К удивлению Лели, Татьяна Ивановна говорила все это совершенно спокойно, как будто всматриваясь в далекую картину, и только когда она стала рассказывать о письмах из Караганды, слезы неудержимо полились из усталых глаз.
– Я знаю, что он мне не пишет правды; я читаю между строк! Он замечательный сын, Леличка, всегда боится меня встревожить и огорчить, и мужем бы, наверное, был самым преданным и нежным, только прикидывается циником. Я ведь уже надеялась, что вы мне станете дочкой и оба будете у меня под крылышком тут, в соседней комнате… Как бы я вас любила!
Она обняла и прижала к себе девушку.
«Благодарю покорно! Разве ее любовь мне здесь нужна? С меня и маминой более, чем довольно. Она видно уже забыла, чего хочется в молодости. Я потому и не хотела идти сюда, что предвидела, как обернется разговор. Ну, что я должна отвечать ей?» – думала Леля, не смея освободиться из объятий старой дамы. Татьяна Ивановна приписывала застенчивости ее молчание и нежно гладила ее волосы.
– Ивановна! – перебил их развязный звонкий голос. – Ты куда свои кораллы засунула? Я на рояль положила, одеть хотела, а ты уж и спроворила!
Леля быстро выпрямилась, пораженная: такого тона она все-таки не могла ожидать.
– Это что еще такое? Наглость какая! – воскликнула она.
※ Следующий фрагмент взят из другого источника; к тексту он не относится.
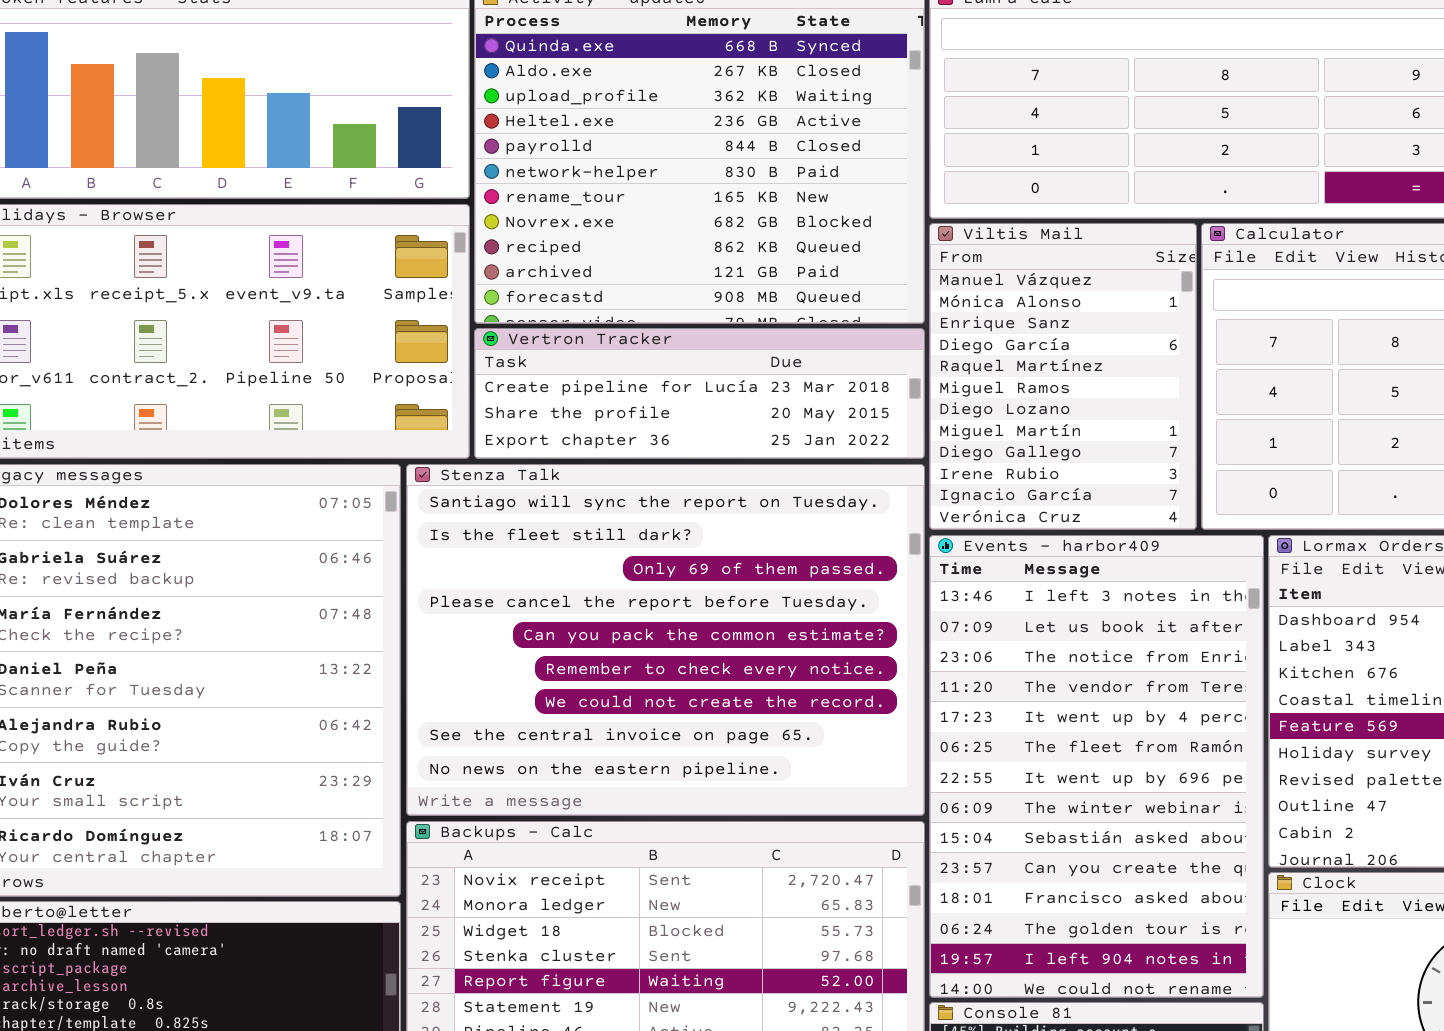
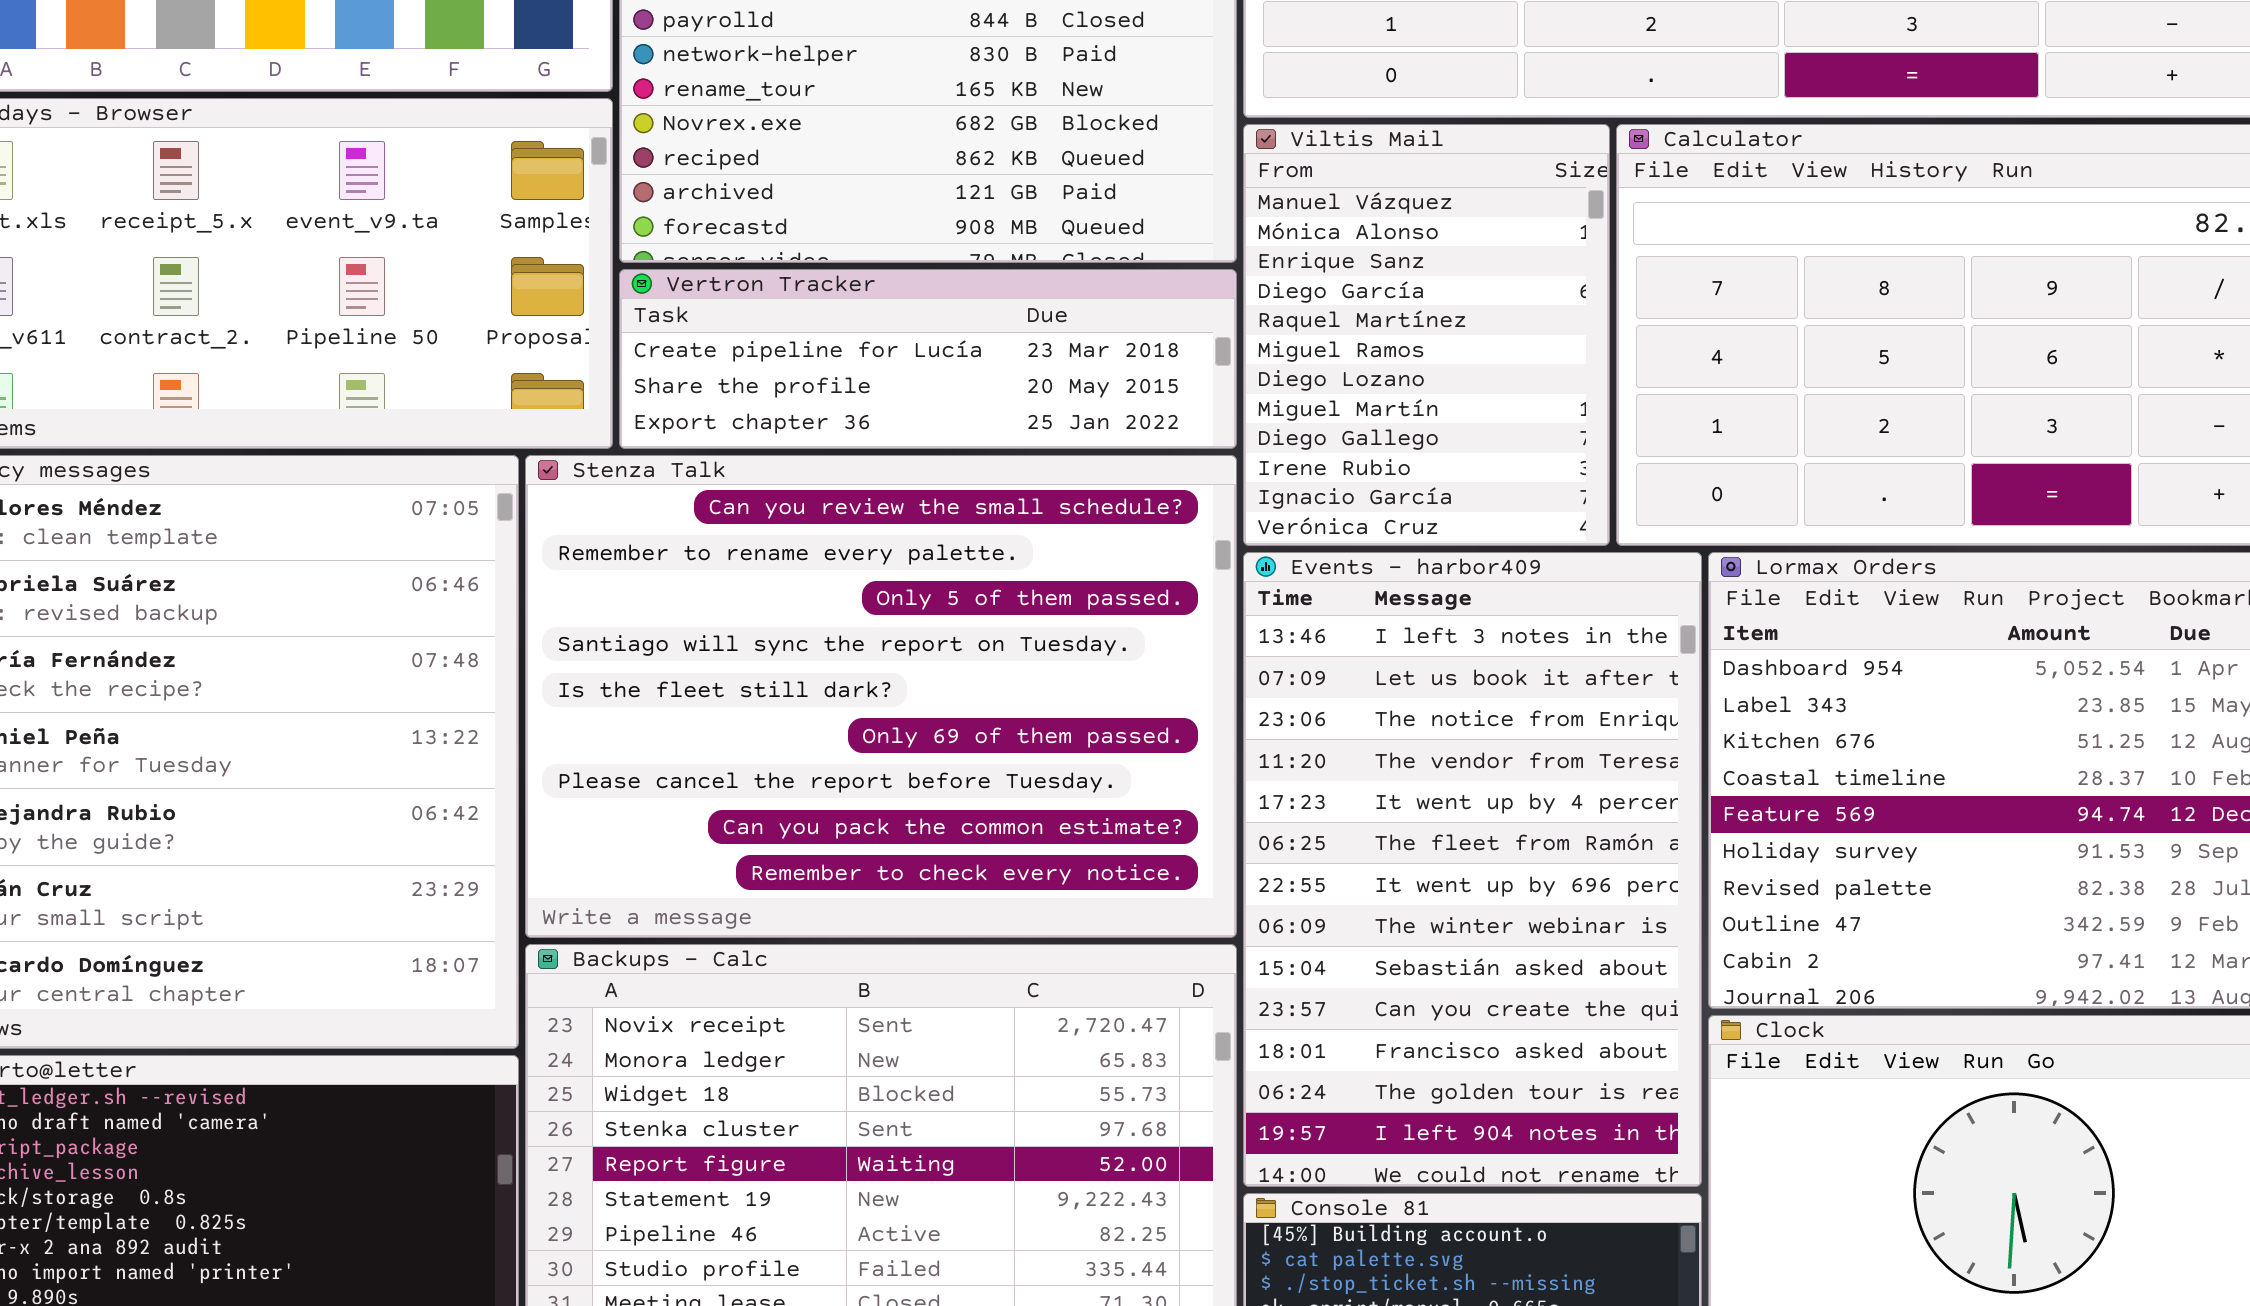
Stenza Talk: [406,464,925,816] -> [525,455,1237,938], scrolled up 3 rows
– Тише, тише, милая! Не надо, – испуганно зашептала Фроловская. – Потом поговорим. Войди сюда, Дарочка. Видишь, у меня гостья. Ожерелье я прибрала, потому что на рояле ему, согласись, не место. Возьми, если хочешь надеть.
Вошедшая девушка – не та, которая открывала двери – недоверчиво покосилась на Лелю, по-видимому не ожидая увидеть ее, и зажав таки ожерелье в хищной ладони, тотчас скрылась.
– Как вы можете терпеть такой тон? – снова возмутилась Леля.
– Что делать, дорогая! – зашептала Татьяна Ивановна. – Ведь я не имею права их выселить, если у них нет жилплощади, а добром они не уедут. Жить же вместе и ссориться уж очень тяжело! Конечно, они меня стеснили, мне даже пасьянс теперь негде разложить, приходится класть карты на подушку. Но я мирюсь, одной тоже было бы трудно: лифт стоит, а подняться в третий этаж я не в силах из-за моего миокардита. Они же покупают все, что я попрошу. Вот и сегодня Дарочка принесла и молоко, и булку. Нет, Тоня и Дарочка девушки неплохие, а только невоспитанные: культуру видят в шелковых платьях, с бабушкой же грубы. Добрейшая моя Агаша ради них с утра до ночи гнет спину: в домработницы к моему знакомому академику поступила, чтобы заработать девочкам на кино и тряпки, а они на нее кричат хуже, чем на меня; стыдиться ее начали, если при Агаше придут их подруги или кавалеры, они прячут ее ко мне за ширму. Вот это мне в них симпатично всего менее.
Она приподнялась и вынула бархатный футляр.
– Вот, дорогая, фамильный жемчуг; еще мой, девичий. Он был у нас приготовлен тебе как свадебный подарок. Возьми его. Кто знает, может быть, Валентин еще вернется, не возражай мне, девочка моя. Я не требую у тебя обещаний, я понимаю, как мало надежды… Но я уже плоха и не хочу, чтобы этот жемчуг попал в руки пролетариата. Он и уцелел-то только потому, что я повторяю и в кухне, и в коридоре, будто это простые бусы, не стоят и пяти рублей. Пусть он украсит твою шейку.
Но Леля замотала головой.
– Я не вправе принять такую вещь… Вы ее продать можете… Вам так теперь трудно!
– Нет, милая! Я этого не сделаю. Жемчуг этот заветный. Надень, я застегну на тебе замочек. Если бы ты только знала, как я грущу, но ты этого не поймешь в свои двадцать лет.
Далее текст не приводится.